Another way to minimize damages related to termination laws is to obtain guarantees for performance, both of the performance of the contract by the counterparty and for payment for the construction of the underlying assets needed to perform the contract. These guarantees should be coordinated with the right to put, if any.

Win-win relationships

A win-win relationship with the counterparty does much to prevent or smooth out conflict and maintains a spirit of cooperation. For example, if a wholesale power customer was unable to pay for electricity at the long-term agreement rate, both sides could enter the spot market as long as spot prices stayed within an agreed range. Then, if economic conditions changed, the original terms would apply and the contract would continue as before. Otherwise, the contract would terminate at the contract value, with the generator having a right to put the plant if that had been previously negotiated.

Another example would be to trigger a renegotiation period if the price stayed outside a given range for a specified period. This renegotiation could flow into a carefully drafted dispute resolution. This would allow the parties to adjust the agreement in a mutually agreed way but would also prevent delay and abusive tactics.
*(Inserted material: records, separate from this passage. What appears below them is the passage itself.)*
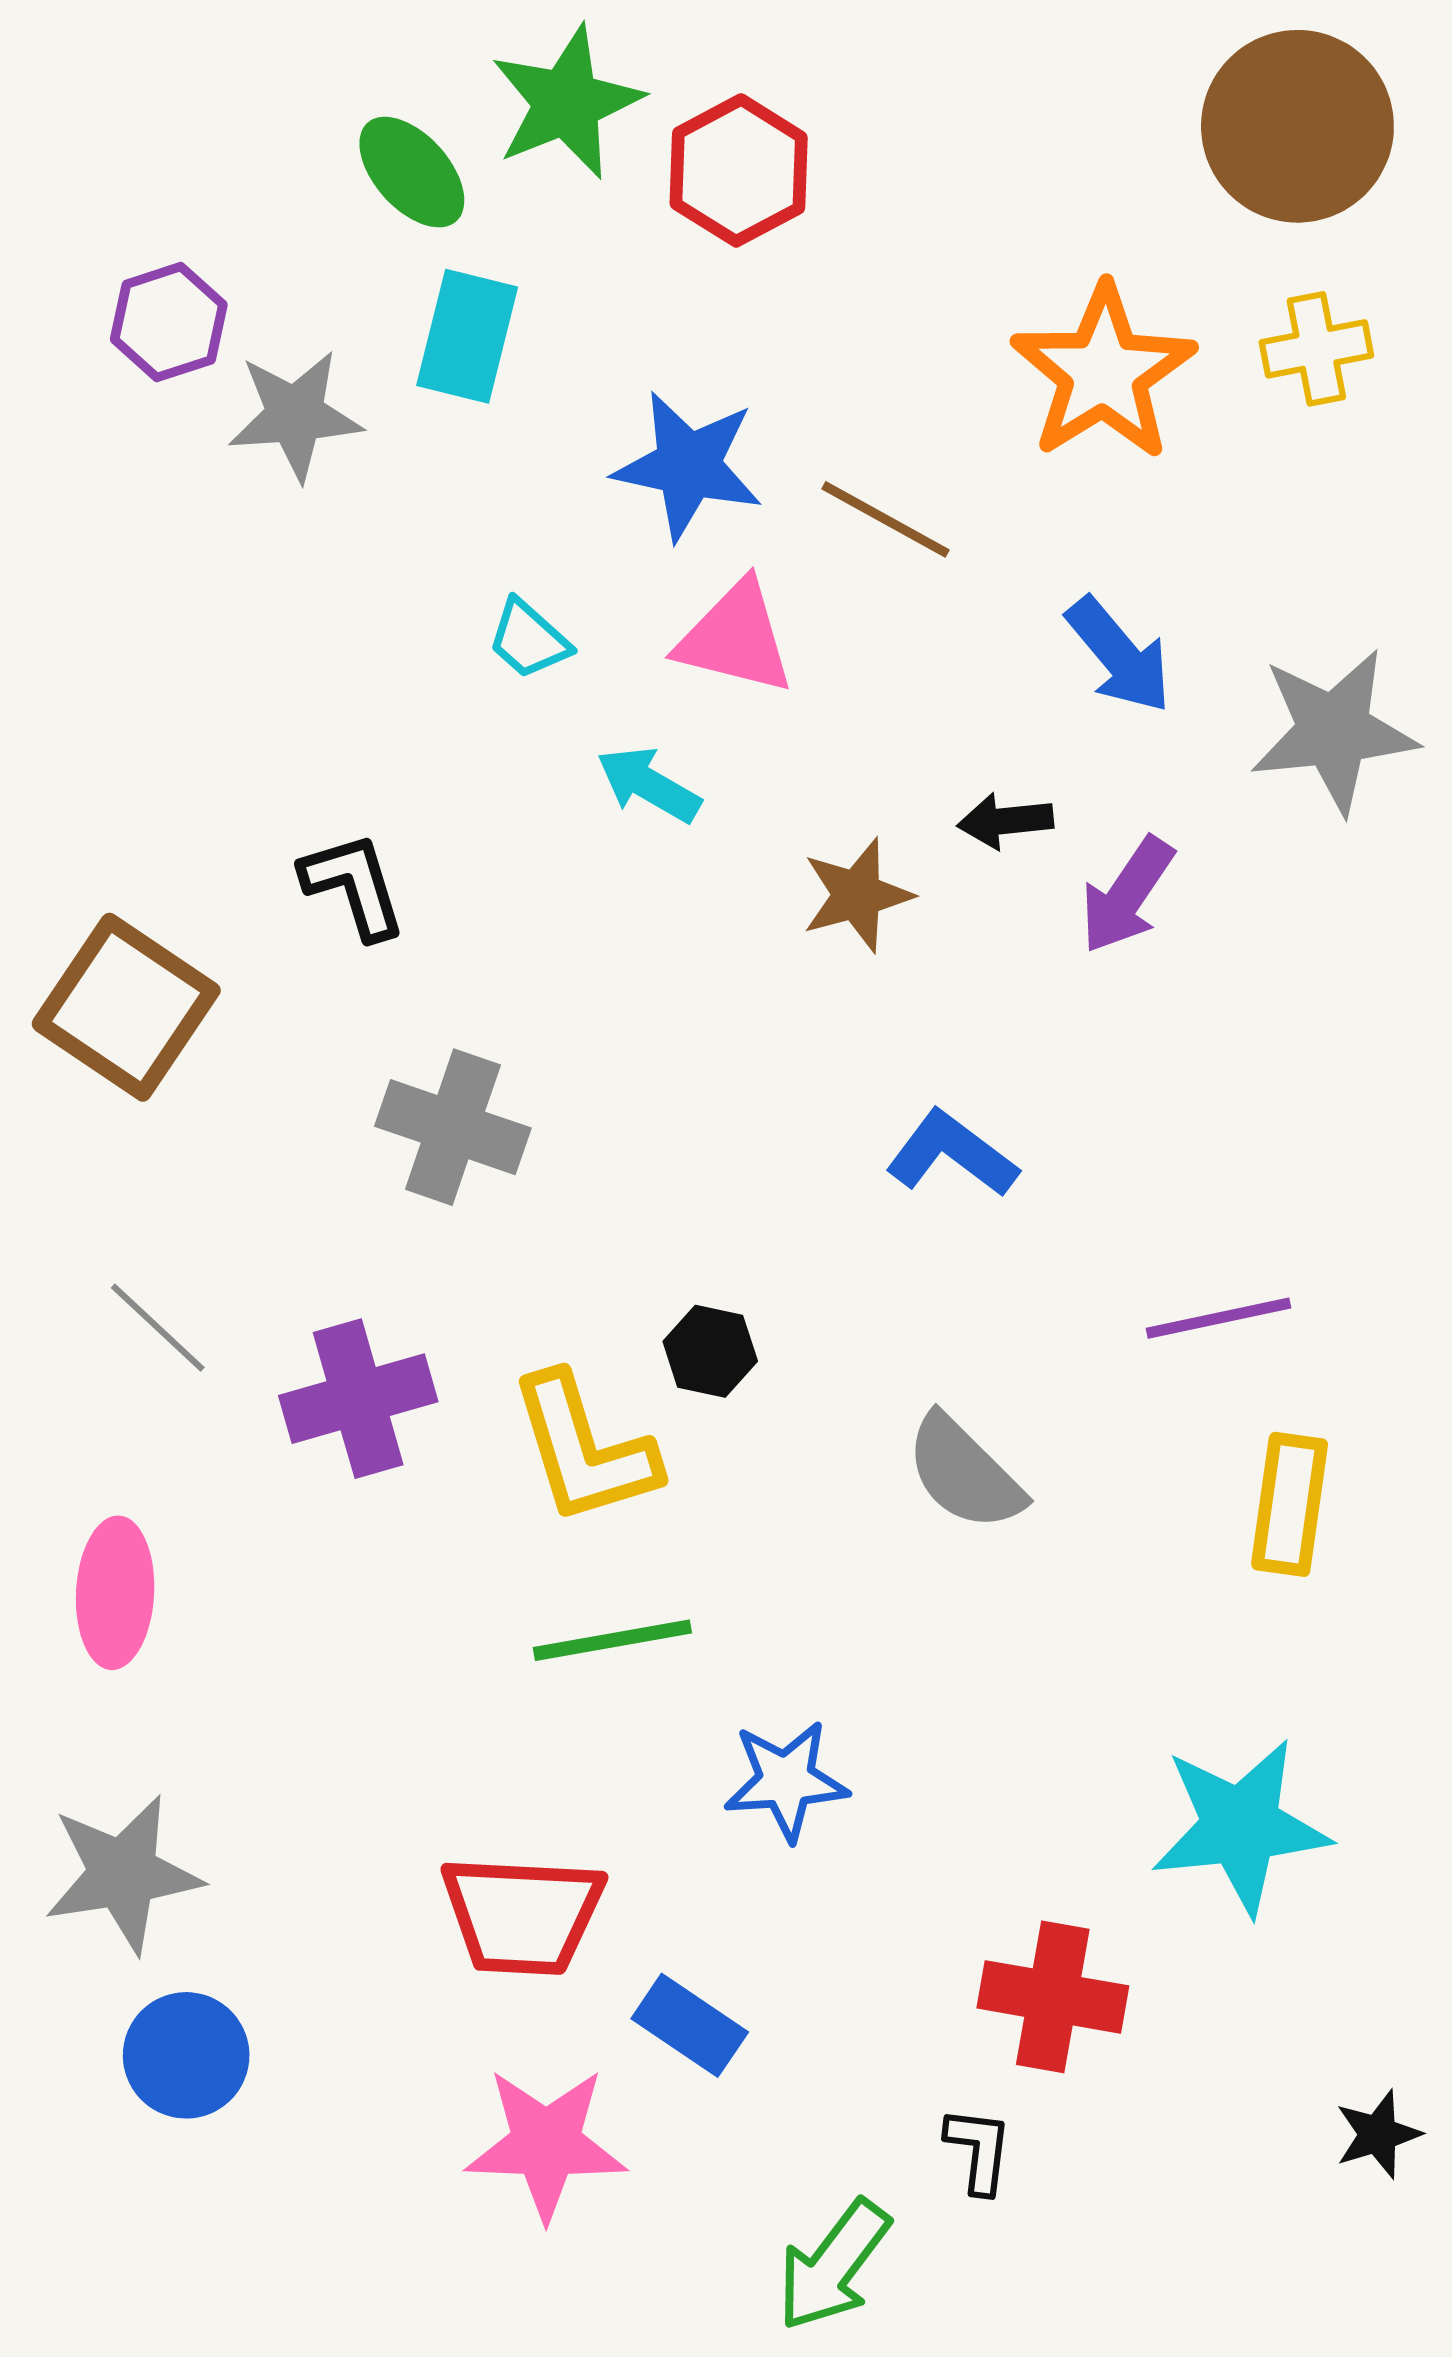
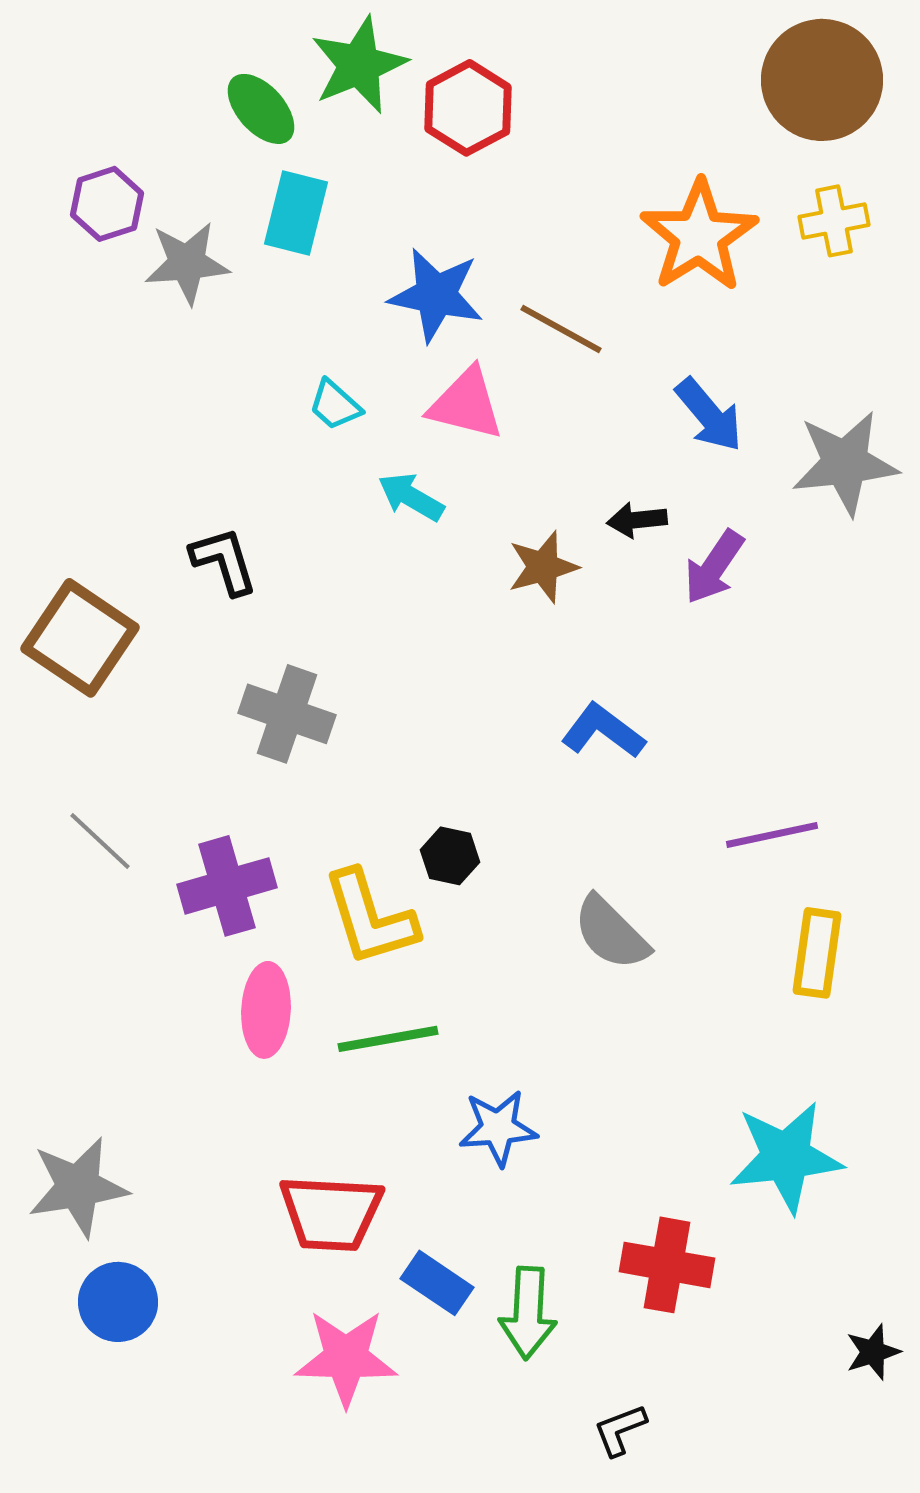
pink ellipse: (115, 1593) -> (266, 1010), moved
black L-shape: (979, 2150) -> (620, 1430), moved, turned -118
green arrow: (833, 2265) -> (528, 1313), moved, turned -34

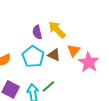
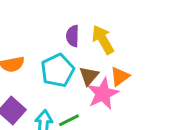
brown triangle: (54, 55) -> (89, 76), turned 32
pink star: (89, 62) -> (103, 94), moved

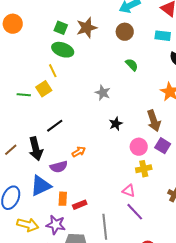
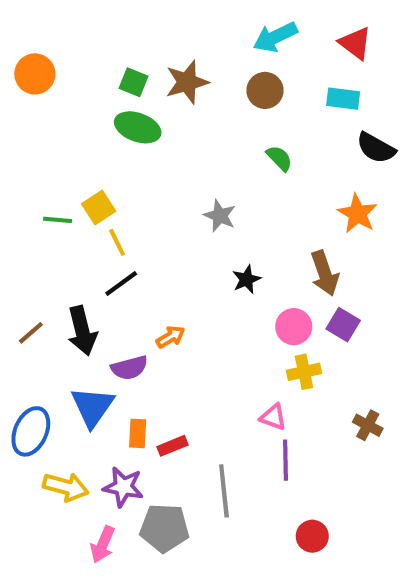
yellow line: (53, 71) -> (117, 242), moved
blue triangle: (41, 186) -> (92, 407), turned -30
purple line: (135, 212) -> (286, 460), turned 42

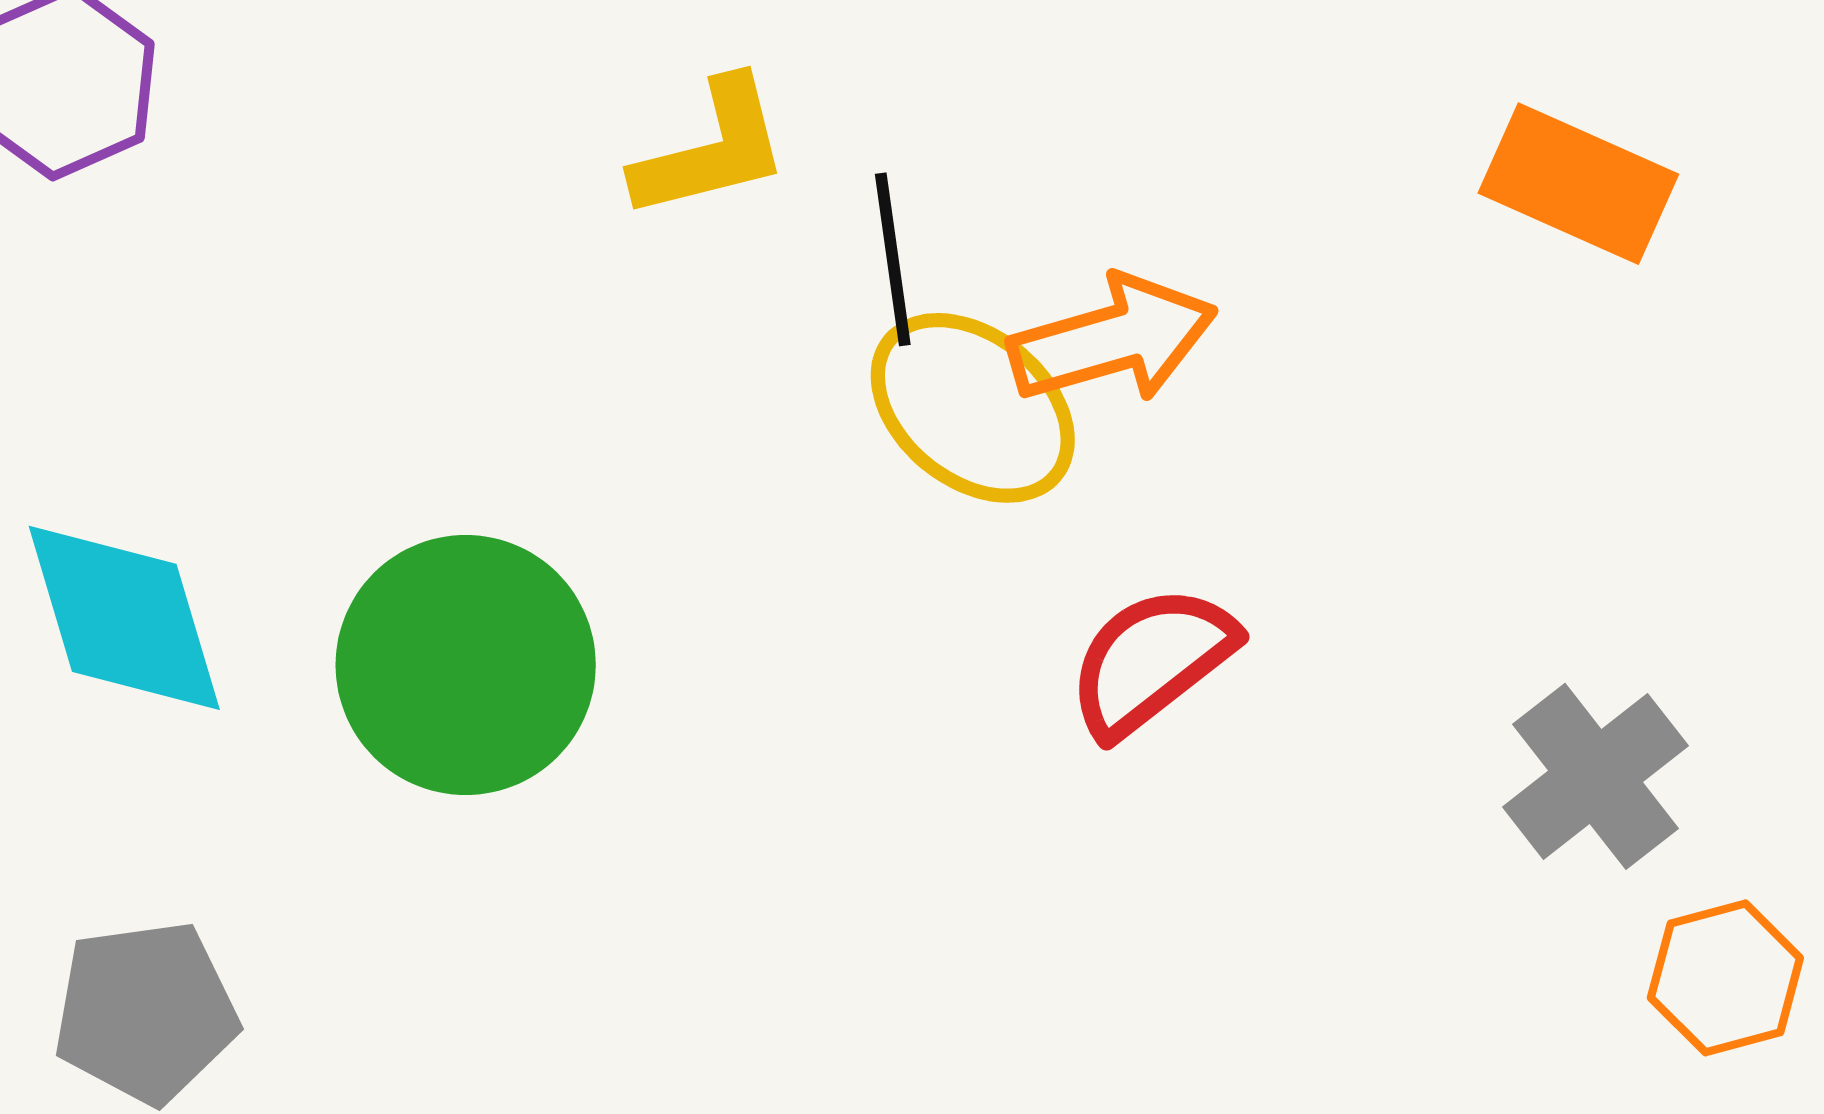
The above safeguards can be applied to existing long-term agreements through renegotiation with private parties. Both sides benefit from the provisions if they are properly written, so both sides have a significant incentive to execute an amendment. Government entities are reluctant to amend contracts, especially those awarded through a bid process. Some of the above safeguards can be introduced into agreements with government as clarifications. There may be no specificity about the above topics, and the clarification may be accepted. The stakes are often high enough to make the attempt worthwhile.